NURSUZ NUR

1.7K 86 7
                                    

3. Bölüm

"Kız kıza bir gün yaşasınnnnnn! Naraları atmamı falan mı bekliyorsunuz. Sabahın sekizinde diktiniz beni ayağa."

"Allah aşkına Zeynep'im ya bir kerede pozitif bas be aşkım. Hazırlanıp kahvaltıya gideceğiz işte."

"Hazırlanın Nur hazırlanın. Ben ne yapayım siz hazırlanırken 'hadi yapabilirsiniz' diye destek mi çıkayım. İşiniz bitince uyandırsaydınız ya."

Omzumdan tutup salladı beni. Belerttiği gözlerinden anlıyordum sabrının sonunda olduğunu ama benimki biteli de çok olmuştu.

"Sen nasıl hazırlanacaktın o zaman lanet karı! Kalk üstüne düzgün bir şeyler giy, saçını makyajını yap kalk kalk kalk!"

"Kahvaltı için? Makyaj? Ben?" diye inanamaz gözlerle baktım Nur'a. Sonra da kendimi üzerinde oturduğum yatağa devirdim.

"Kahvaltıdan sonra gezeceğiz, tatlı yemeye de gideriz akşam da yemeğe çıkacağız. Yani mecburen düzgünce hazırlanacaksın abimin arkadaşları da gelecekmiş."

Bıkkınca bir soluk verdim işte şimdi iyice vazgeçmiştim onlara katılmaktan. "Gelmiyorum ben."

Ablam sensörlü lamba gibi vazgeçtiğimi duyar duymaz "bok gelmiyorsun" diye bağırdı kendi odasından bize.

Dudaklarımı ısırıp içimden saya söve kalktım yataktan. Ne abamla inatlaşacak gücüm vardı ne de Nur'a laf yetiştirecek gücüm. Uykum vardı benim uykum!

Buradaki hiçbir şey bana olmayacağından hazırlanmak için eve döndüm çünkü yanımda eşofman getirmiştim. Kahvaltı için çok bile...

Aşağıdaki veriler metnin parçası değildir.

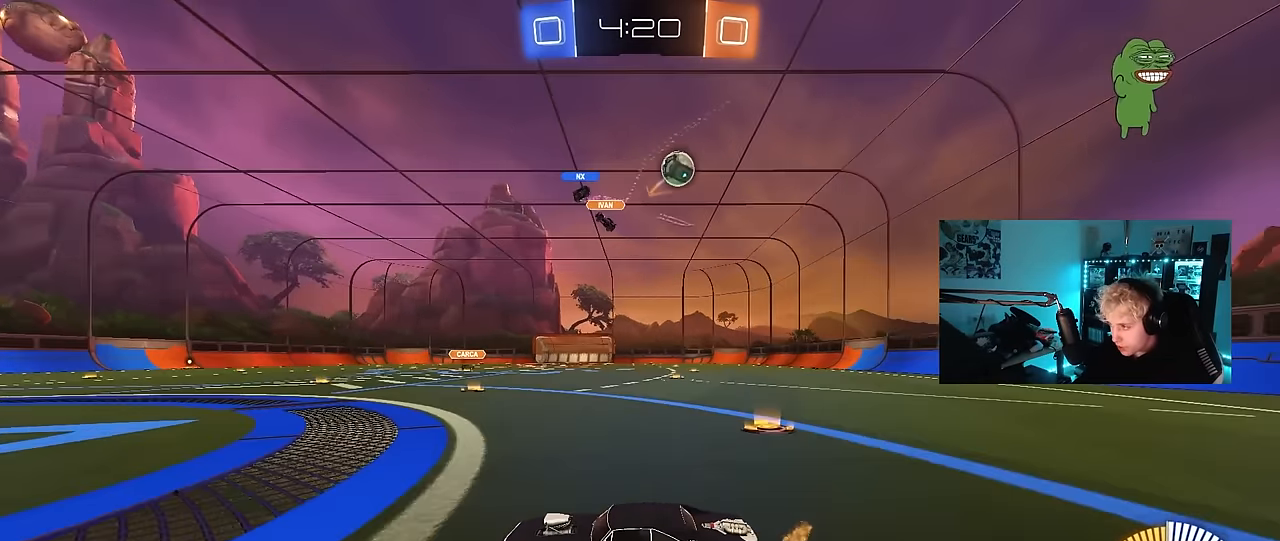
{"keys": ["a", "shift", "w"], "mouse": [], "mouse_move": "still", "events": [[67, "a", "down"], [67, "s", "up"], [117, "d", "up"], [117, "s", "down"], [117, "shift", "up"], [267, "s", "up"], [350, "shift", "down"], [350, "w", "down"]]}
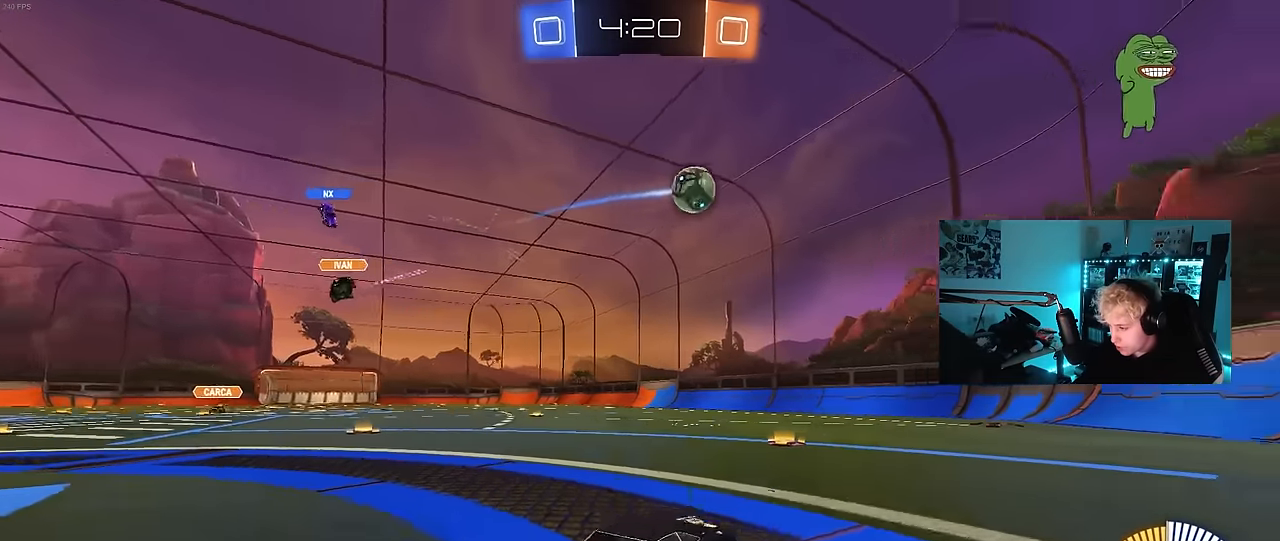
{"keys": ["a", "w"], "mouse": [], "mouse_move": "left", "events": [[234, "shift", "up"]]}
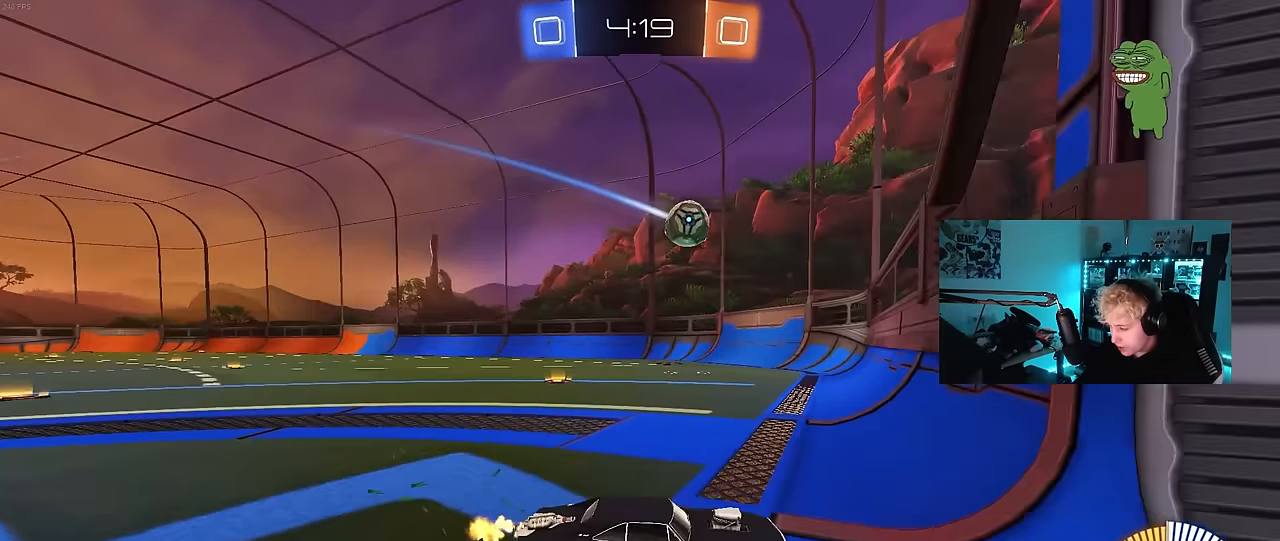
{"keys": ["a", "w"], "mouse": ["left"], "mouse_move": "still", "events": [[300, "mouse_left", "down"]]}
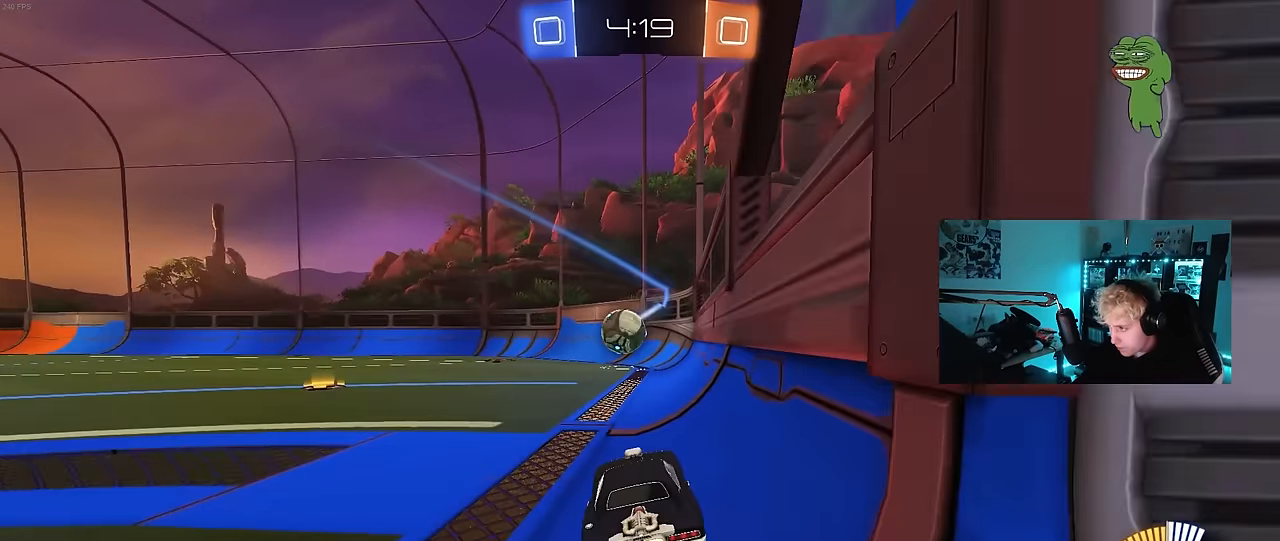
{"keys": ["d", "shift", "w"], "mouse": [], "mouse_move": "still", "events": [[217, "a", "up"], [217, "d", "down"], [267, "mouse_left", "up"], [317, "shift", "down"]]}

Ama akşam yemeği için hoş olmayabilirdi. Öz konusu eniştemse de düzgün bir yere gideceğimiz kesindi hem.

Ben hazırlanmaya başlamaz başlayınca da bitiremezdim. O yüzden eve girer girmez düzleştiriciyi prize taktım. Uyandığımda duş aldığım için saçlarım şu an kabarıktı bir miktar.

Dolabın karşısına geçip kendime buz rengi bir kot beyaz crop bir kazak ve iç çamaşırı hazırladım. Giyindikten sona ısısına bakmak için düzleştiriciye dokundum ve yanan elimle birden yerimde sıçradım. Aferin Einstein güzel hareket.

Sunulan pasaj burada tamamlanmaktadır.